Pour que ce jour-là advienne en moi, il faut que ma volonté ne soit pas la volonté de quelqu'un d'autre. Il ne faut même pas que ma volonté, précise saint Thomas d'Aquin, soit de faire la volonté de Dieu, ce qui entraine des résistances, mais de laisser la volonté de Dieu se faire en moi, qu’elle devienne mienne, comme Marie nous en indique la possibilité. C'est quand je n'existe plus que ce jour-là commence à naître en moi.

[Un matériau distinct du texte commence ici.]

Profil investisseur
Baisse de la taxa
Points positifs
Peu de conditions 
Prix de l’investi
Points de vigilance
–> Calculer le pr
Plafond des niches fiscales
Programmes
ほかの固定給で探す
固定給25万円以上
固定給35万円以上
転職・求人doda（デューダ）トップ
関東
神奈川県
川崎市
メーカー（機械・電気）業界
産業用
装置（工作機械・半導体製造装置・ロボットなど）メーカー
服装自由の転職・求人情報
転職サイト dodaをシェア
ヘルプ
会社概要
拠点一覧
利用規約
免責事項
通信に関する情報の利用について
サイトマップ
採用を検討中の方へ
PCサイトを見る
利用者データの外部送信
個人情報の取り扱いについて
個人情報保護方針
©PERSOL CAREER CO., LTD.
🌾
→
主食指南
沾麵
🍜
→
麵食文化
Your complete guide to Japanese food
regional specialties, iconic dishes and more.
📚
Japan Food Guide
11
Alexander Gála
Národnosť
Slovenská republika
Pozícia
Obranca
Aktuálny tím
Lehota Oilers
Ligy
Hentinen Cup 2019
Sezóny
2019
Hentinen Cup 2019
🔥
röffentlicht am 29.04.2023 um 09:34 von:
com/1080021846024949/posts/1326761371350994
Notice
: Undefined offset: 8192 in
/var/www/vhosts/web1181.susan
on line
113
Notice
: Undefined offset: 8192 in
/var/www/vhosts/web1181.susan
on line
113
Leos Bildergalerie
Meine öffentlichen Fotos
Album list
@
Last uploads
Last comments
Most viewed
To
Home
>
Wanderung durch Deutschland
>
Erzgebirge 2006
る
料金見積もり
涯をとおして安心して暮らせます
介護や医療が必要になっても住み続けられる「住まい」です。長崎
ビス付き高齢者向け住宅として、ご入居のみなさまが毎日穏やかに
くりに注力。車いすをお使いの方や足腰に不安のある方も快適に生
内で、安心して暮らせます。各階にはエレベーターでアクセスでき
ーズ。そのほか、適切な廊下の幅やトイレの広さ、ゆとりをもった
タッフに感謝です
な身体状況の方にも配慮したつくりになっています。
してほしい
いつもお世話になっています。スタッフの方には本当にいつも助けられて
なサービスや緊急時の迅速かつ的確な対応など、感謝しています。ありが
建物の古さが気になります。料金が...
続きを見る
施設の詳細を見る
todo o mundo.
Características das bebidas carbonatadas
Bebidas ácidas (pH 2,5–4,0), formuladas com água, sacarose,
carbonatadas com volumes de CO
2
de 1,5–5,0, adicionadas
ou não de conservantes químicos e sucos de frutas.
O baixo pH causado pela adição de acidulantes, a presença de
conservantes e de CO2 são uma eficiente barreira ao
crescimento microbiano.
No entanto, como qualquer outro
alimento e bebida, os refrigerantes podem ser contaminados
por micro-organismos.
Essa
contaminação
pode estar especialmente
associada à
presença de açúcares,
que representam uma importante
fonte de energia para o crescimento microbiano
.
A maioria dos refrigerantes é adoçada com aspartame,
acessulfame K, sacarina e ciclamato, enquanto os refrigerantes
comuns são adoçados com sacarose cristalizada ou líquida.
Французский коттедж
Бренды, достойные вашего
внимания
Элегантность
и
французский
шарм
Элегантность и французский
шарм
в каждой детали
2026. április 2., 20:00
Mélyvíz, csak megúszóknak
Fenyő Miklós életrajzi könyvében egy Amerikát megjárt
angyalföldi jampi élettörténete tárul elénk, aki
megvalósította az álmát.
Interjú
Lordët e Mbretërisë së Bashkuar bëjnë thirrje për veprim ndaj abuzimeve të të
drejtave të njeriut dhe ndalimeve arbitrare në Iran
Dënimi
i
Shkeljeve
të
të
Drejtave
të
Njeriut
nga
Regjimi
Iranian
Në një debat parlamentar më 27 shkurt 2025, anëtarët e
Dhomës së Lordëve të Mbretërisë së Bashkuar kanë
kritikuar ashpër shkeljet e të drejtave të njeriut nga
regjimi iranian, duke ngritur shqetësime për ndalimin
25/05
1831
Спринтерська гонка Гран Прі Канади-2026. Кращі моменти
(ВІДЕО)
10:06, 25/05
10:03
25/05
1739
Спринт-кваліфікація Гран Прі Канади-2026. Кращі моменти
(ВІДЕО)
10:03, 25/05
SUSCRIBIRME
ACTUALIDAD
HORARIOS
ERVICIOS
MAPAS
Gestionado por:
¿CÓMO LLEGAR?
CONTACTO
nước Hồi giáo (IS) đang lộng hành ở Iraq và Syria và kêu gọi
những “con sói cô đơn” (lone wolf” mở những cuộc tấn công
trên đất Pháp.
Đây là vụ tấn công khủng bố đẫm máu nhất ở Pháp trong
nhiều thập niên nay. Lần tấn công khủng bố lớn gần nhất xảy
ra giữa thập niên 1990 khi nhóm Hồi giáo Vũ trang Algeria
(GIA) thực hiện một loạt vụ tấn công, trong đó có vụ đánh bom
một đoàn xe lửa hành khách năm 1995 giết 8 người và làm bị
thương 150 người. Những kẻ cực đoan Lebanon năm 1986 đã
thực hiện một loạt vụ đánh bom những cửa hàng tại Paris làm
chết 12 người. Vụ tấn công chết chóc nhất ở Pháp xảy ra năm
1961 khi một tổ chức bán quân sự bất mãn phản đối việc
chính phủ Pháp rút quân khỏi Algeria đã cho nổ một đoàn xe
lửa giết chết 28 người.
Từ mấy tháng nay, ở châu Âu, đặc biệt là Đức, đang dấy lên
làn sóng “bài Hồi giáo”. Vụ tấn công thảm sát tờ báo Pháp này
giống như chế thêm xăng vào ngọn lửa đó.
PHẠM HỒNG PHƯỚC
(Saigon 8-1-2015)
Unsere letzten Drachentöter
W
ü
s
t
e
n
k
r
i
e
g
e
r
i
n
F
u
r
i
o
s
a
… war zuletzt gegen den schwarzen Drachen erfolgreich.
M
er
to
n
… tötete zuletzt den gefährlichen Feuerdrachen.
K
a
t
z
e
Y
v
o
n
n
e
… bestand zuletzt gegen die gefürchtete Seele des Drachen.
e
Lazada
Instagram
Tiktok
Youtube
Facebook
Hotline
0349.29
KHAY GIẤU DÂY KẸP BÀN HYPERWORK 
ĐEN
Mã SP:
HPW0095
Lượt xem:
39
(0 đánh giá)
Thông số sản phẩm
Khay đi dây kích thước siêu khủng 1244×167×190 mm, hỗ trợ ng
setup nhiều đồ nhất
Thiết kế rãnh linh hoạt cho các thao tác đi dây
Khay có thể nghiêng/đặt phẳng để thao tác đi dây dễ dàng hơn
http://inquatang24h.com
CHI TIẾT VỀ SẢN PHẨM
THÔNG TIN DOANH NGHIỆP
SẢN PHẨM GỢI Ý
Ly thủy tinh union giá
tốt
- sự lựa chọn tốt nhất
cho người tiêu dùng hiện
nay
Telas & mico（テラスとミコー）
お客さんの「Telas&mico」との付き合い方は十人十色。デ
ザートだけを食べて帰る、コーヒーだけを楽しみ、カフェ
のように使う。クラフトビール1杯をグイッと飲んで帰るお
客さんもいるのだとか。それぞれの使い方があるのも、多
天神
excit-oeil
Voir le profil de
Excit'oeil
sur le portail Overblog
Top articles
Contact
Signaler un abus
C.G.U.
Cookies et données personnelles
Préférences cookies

Savoir que le Père ne donne pas comme le monde donne (Jn 14, 27) peut nous aider à laisser prendre forme ce jour-là. Le mot «donner» prend beaucoup de place dans l'évangile de Jean. C'est un mot essentiel. Jésus demande à la Samaritaine : donne-moi à boire; et il ajoute : si tu savais le don de Dieu [...], c'est toi qui l'aurais demandé (Jn 3, 10). Paul parle, en toute connaissance, de la surabondance de Dieu qui donne infiniment au-delà de tout ce que nous pouvons concevoir (Ep 3, 20).
Ce jour-là, quand nous l'éprouvons, nous demeurons dans la Parole, mieux, la parole nous habite tellement que tout ce que nous vivons de pénible se transforme en joie. Votre peine se changera en joie (v. 20). Tout ce que nous vivons de joie se transformera ce jour-là en béatitude imprenable.
Ce jour-là, nous connaîtrons la joie des joies, celle de sortir de soi-même pour demeurer uniquement dans la Parole. Cela signifie de ne penser qu'à Jésus qui est dans le Père, même au milieu de nos tâches communautaires ; de n'avoir d'amour que celui qui existe entre eux ; de ne goûter que la paix, malgré les odeurs de divisions qui nous proviennent du dehors.
Chaque jour, Dieu continue de prendre possession de notre demeure, de s'installer chez lui en nous pour que nous soyons chez nous en lui. Et plus nous sommes en lui, plus nous n'apercevons plus que nous sommes en nous, ajoute saint Pierre d'Alcantara, franciscain d'une austérité légendaire et l'un des maîtres spirituels de Thérèse d'Avila.
Une moniale n'est pas tant celle qui vit emportée au ciel, mais celle qui, depuis cette terre, laisse l'Esprit de Jésus lui faire goûter le bonheur de demeurer avec Jésus dans le Père. Que ce jour-là advienne en nous. AMEN.